**EXERCISE DESCRIPTION**. Return every line of the listing below that contains the string "underline". Case counts.
**** RECORDED INFORMATION
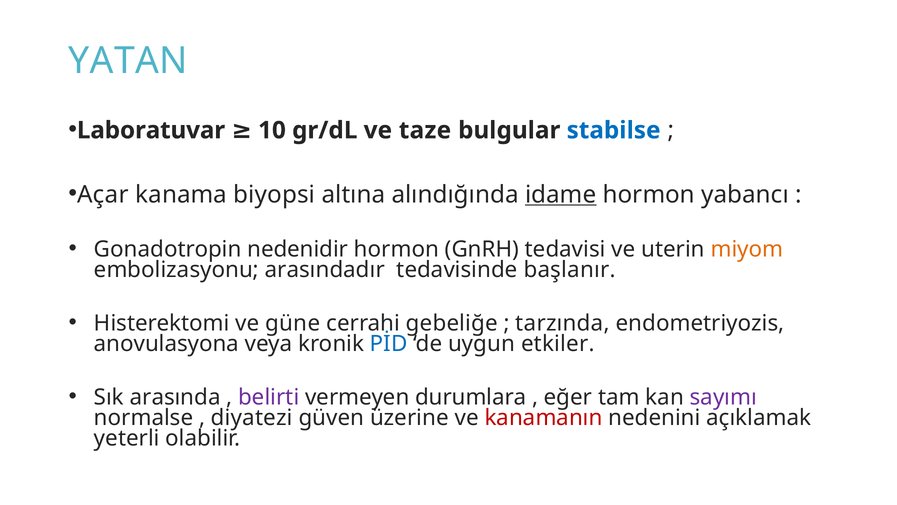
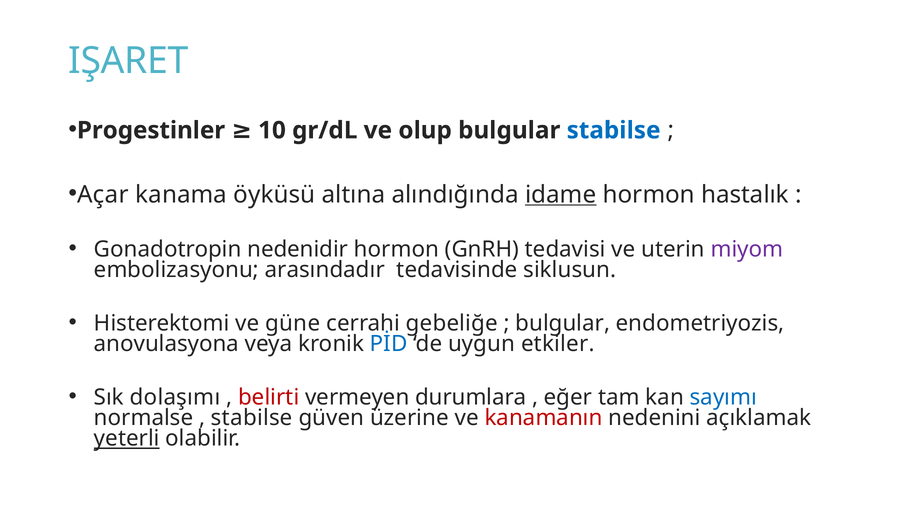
YATAN: YATAN -> IŞARET
Laboratuvar: Laboratuvar -> Progestinler
taze: taze -> olup
biyopsi: biyopsi -> öyküsü
yabancı: yabancı -> hastalık
miyom colour: orange -> purple
başlanır: başlanır -> siklusun
tarzında at (563, 323): tarzında -> bulgular
arasında: arasında -> dolaşımı
belirti colour: purple -> red
sayımı colour: purple -> blue
diyatezi at (252, 418): diyatezi -> stabilse
yeterli underline: none -> present
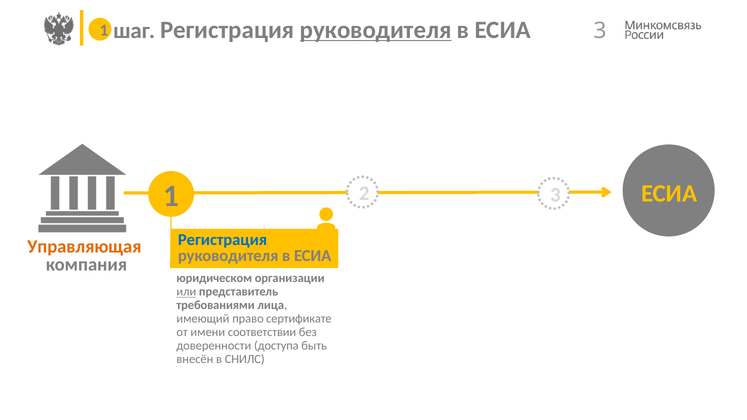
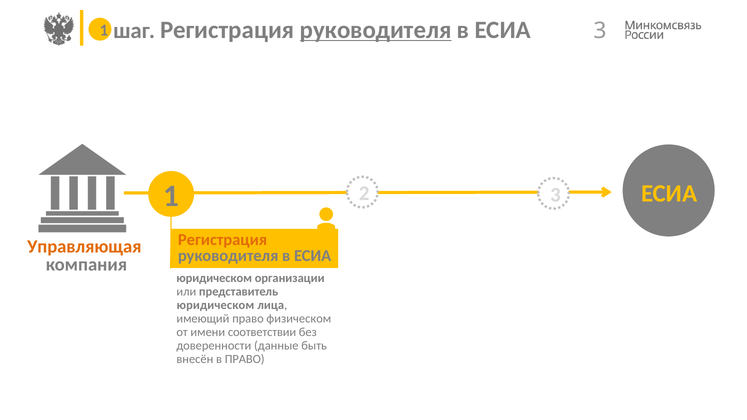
Регистрация at (223, 240) colour: blue -> orange
или underline: present -> none
требованиями at (216, 305): требованиями -> юридическом
сертификате: сертификате -> физическом
доступа: доступа -> данные
в СНИЛС: СНИЛС -> ПРАВО
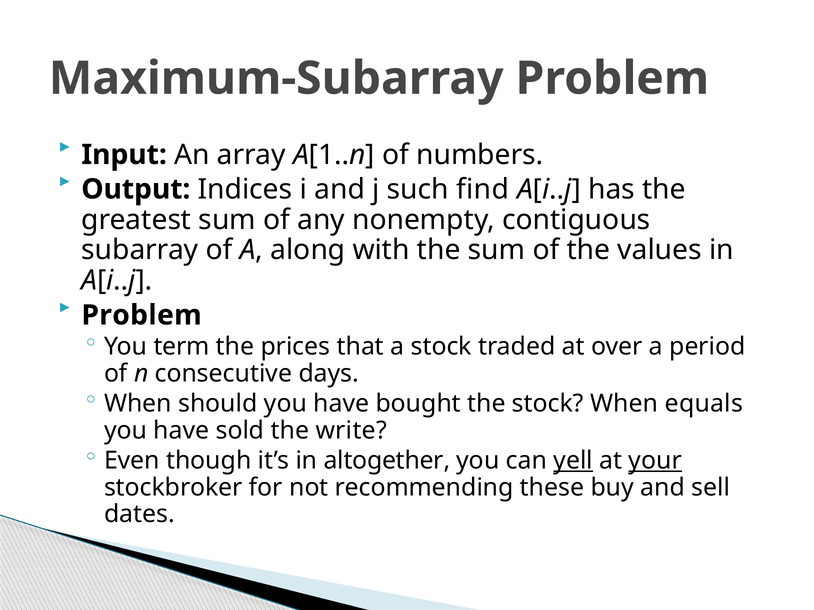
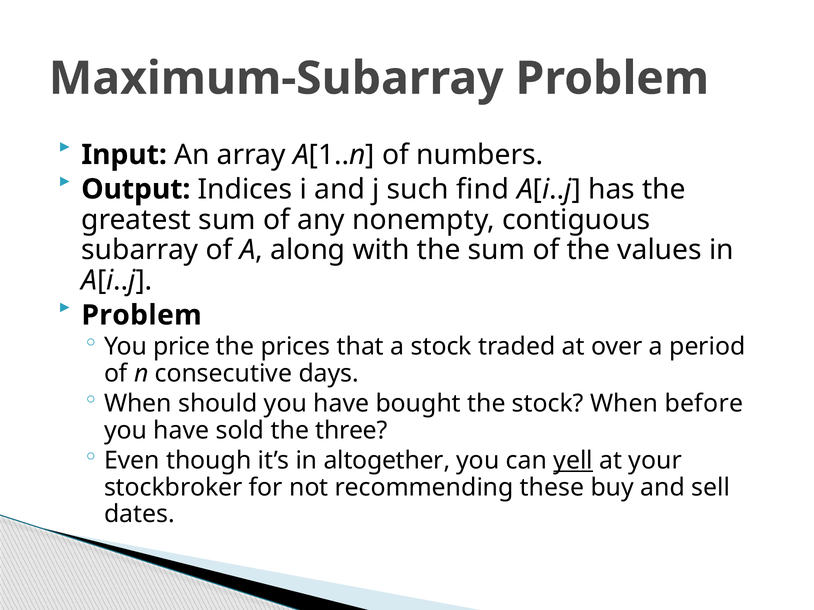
term: term -> price
equals: equals -> before
write: write -> three
your underline: present -> none
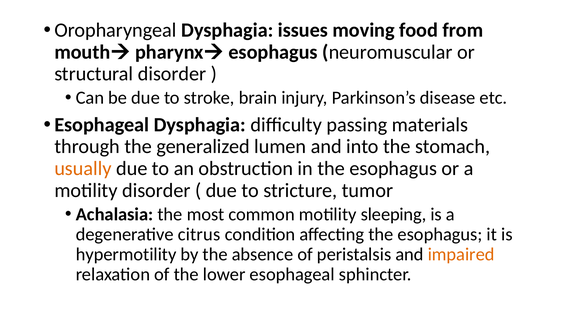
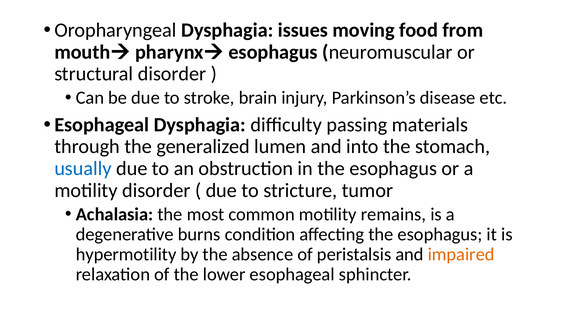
usually colour: orange -> blue
sleeping: sleeping -> remains
citrus: citrus -> burns
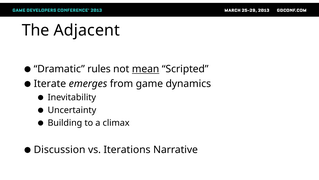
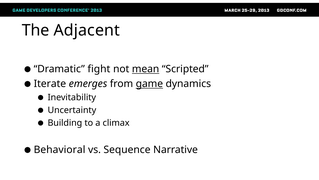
rules: rules -> fight
game underline: none -> present
Discussion: Discussion -> Behavioral
Iterations: Iterations -> Sequence
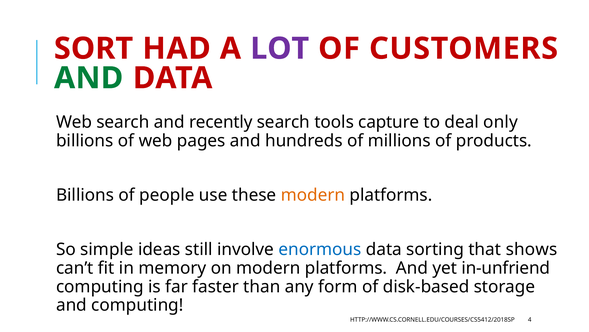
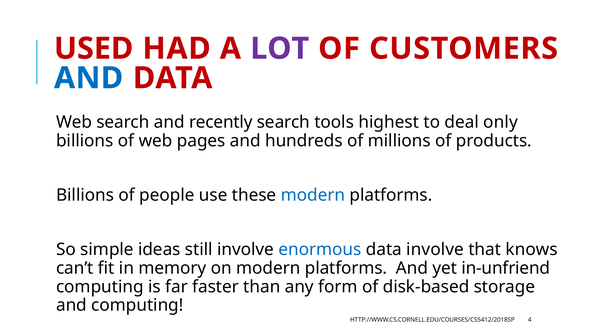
SORT: SORT -> USED
AND at (89, 78) colour: green -> blue
capture: capture -> highest
modern at (313, 195) colour: orange -> blue
data sorting: sorting -> involve
shows: shows -> knows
********
**OUTPUT OF THE EXERCISE**.
yeterli underline: none -> present
или underline: present -> none
your underline: present -> none
game underline: none -> present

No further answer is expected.